Through it all, Wizenberg has blogged on, though her style of posts have changed some. For her first six years, she says she “stumbled into a formula” that worked: She came up with a recipe she wanted to share (mostly adapted from cookbooks) and created a context for it. Around 2010, when life was hectic with the just-opened Delancey, however, she made an effort to drop these rules she had created and just let herself write.

Delancey in the makings. See more early photos of the restaurant in the Orangette August 2010 archives; photo credit: Molly Wizenberg

“The longer I’ve been blogging, the more I’ve come to understand that what I really care about is the writing,” she says, adding that many of her favorite posts today don’t have recipes. In her writing process, she remarks, “I have very intentionally diversified my career so I can keep my blog as my practice space.

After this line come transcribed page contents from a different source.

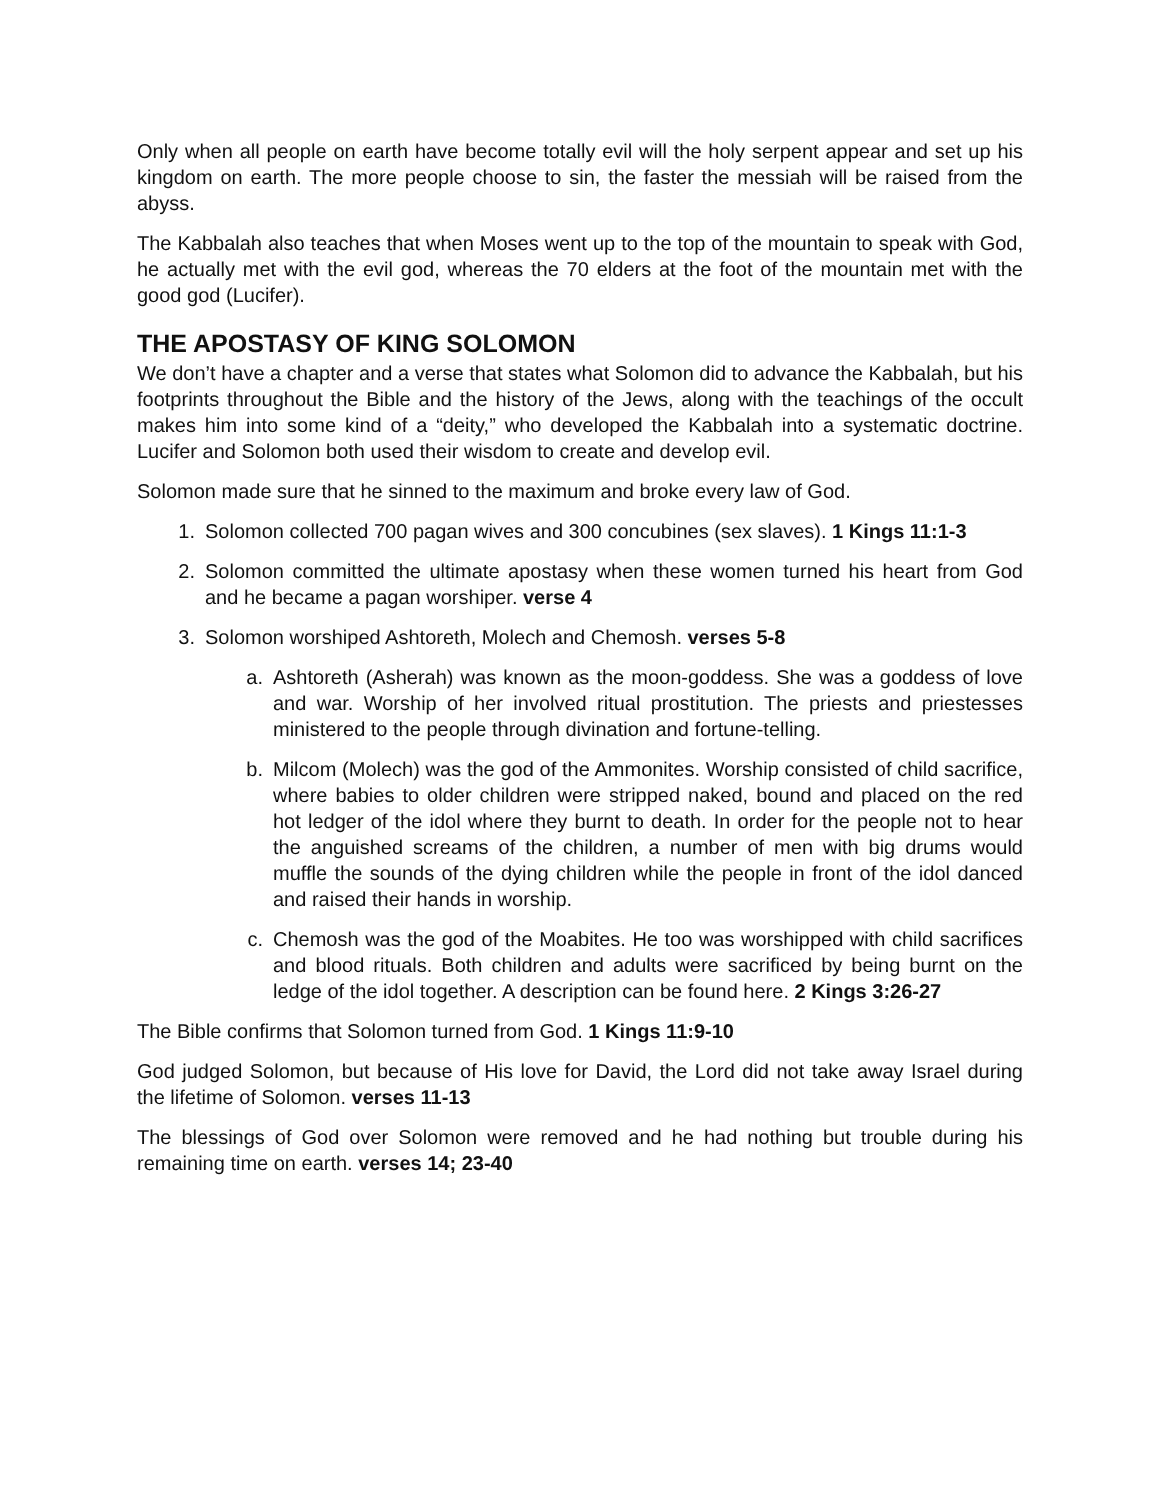Only when all people on earth have become totally evil will the holy serpent appear and set up his kingdom on earth. The more people choose to sin, the faster the messiah will be raised from the abyss.
The Kabbalah also teaches that when Moses went up to the top of the mountain to speak with God, he actually met with the evil god, whereas the 70 elders at the foot of the mountain met with the good god (Lucifer).
THE APOSTASY OF KING SOLOMON
We don’t have a chapter and a verse that states what Solomon did to advance the Kabbalah, but his footprints throughout the Bible and the history of the Jews, along with the teachings of the occult makes him into some kind of a “deity,” who developed the Kabbalah into a systematic doctrine. Lucifer and Solomon both used their wisdom to create and develop evil.
Solomon made sure that he sinned to the maximum and broke every law of God.
1. Solomon collected 700 pagan wives and 300 concubines (sex slaves). 1 Kings 11:1-3
2. Solomon committed the ultimate apostasy when these women turned his heart from God and he became a pagan worshiper. verse 4
3. Solomon worshiped Ashtoreth, Molech and Chemosh. verses 5-8
a. Ashtoreth (Asherah) was known as the moon-goddess. She was a goddess of love and war. Worship of her involved ritual prostitution. The priests and priestesses ministered to the people through divination and fortune-telling.
b. Milcom (Molech) was the god of the Ammonites. Worship consisted of child sacrifice, where babies to older children were stripped naked, bound and placed on the red hot ledger of the idol where they burnt to death. In order for the people not to hear the anguished screams of the children, a number of men with big drums would muffle the sounds of the dying children while the people in front of the idol danced and raised their hands in worship.
c. Chemosh was the god of the Moabites. He too was worshipped with child sacrifices and blood rituals. Both children and adults were sacrificed by being burnt on the ledge of the idol together. A description can be found here. 2 Kings 3:26-27
The Bible confirms that Solomon turned from God. 1 Kings 11:9-10
God judged Solomon, but because of His love for David, the Lord did not take away Israel during the lifetime of Solomon. verses 11-13
The blessings of God over Solomon were removed and he had nothing but trouble during his remaining time on earth. verses 14; 23-40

For my sanity, it’s really important that I not try to make money from it—I just show up and keep practicing.”

She may not have tried for it, but income has come: Wizenberg says that every paid writing job she has ever gotten has come from Orangette. Her advice to writers who would love a taste of such opportunities?

“In any creative field,” Wizenberg counsels, “consume a lot of what inspires you and keep trying to get better.”

For her own part, she says, “I’ve been tremendously lucky,” feeling she has profited from timing and a range of other factors. “But the other thing is that I’ve worked really hard.” In her opinion, such dedication is inherent for all bloggers achieving success. “I work really hard to do work I can be proud of and married someone who feels the same way. It’s an awesome thing.”